Down-regulation of StarD7 by RNA interference increases beta-hCG production and secretion in JEG-3 cells

FLORES-MARTÍN, JÉSICA; RENA VIVIANA; RIDANO, MAGALÍ; PANZETTA-DUTARI GRACIELA; GENTI DE RAIMONDI SUSANA

Santiago de Chile

Congreso; IFPA meeting 2010; 2010

International Federation Placenta Associations

StarD7 is a member of the START-domain protein family whose function remains poorly defined.We have recently reported that StarD7 is partially relocated from the cytoplasm to the plasma membrane during in vitro cytotrophoblast differentiation into syncytiotrophoblast.
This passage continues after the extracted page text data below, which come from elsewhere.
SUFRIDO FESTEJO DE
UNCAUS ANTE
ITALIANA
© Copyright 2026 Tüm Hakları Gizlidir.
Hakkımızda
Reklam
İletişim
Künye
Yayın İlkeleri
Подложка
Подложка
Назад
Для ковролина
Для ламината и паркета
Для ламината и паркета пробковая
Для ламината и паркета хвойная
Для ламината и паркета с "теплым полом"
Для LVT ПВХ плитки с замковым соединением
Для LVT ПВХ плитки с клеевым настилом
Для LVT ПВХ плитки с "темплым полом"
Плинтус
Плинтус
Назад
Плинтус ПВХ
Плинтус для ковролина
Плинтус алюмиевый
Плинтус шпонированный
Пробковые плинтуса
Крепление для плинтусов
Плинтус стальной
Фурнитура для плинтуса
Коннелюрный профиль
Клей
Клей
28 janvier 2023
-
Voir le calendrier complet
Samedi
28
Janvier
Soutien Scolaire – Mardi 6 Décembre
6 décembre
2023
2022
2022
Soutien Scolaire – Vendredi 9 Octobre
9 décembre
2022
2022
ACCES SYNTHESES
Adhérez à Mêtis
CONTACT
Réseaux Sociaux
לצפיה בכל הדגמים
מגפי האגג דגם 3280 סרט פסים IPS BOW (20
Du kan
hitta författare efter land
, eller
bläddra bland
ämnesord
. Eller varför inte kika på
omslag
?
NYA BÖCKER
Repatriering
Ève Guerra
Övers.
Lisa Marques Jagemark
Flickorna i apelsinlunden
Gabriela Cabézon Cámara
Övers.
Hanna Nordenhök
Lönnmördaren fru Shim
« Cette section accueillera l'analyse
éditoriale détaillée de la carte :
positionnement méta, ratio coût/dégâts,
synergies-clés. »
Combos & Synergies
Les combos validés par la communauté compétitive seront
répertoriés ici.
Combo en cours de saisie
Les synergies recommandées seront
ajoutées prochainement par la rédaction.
Furthermore, we have shown that ß-catenin activates human StarD7 expression through Wnt/ß-catenin signaling. Herein, to explore its function in JEG-3 cells StarD7 expression was down-regulated by siRNA. Silencing of StarD7 expression, confirmed by qRT-PCR and western blot, led to a marked decrease of ß-catenin, Cnx43, iNOS, MBD2, ABCG2 and TGFbRII mRNA levels, all of them associated with Wnt signalling. In contrast, expression of syncytial formation markers, such as b-hCG protein production and secretion, as well as b-hCG mRNA levels, was increased by StarD7 siRNA. In addition, fluorescent microscopy performed by immunostaining for desmoplakin suggested that there was a reduction of intercellular desmosomes between adjacent JEG-3 cells after knocking-down StarD7 expression. Whether this response is unique to this cell line is being currently investigating using other models such as BeWo and primary trophoblast cells. These findings indicate that the inhibition of StarD7 transcript level alters the expression of several critical genes suggesting that it may play a role in placental development.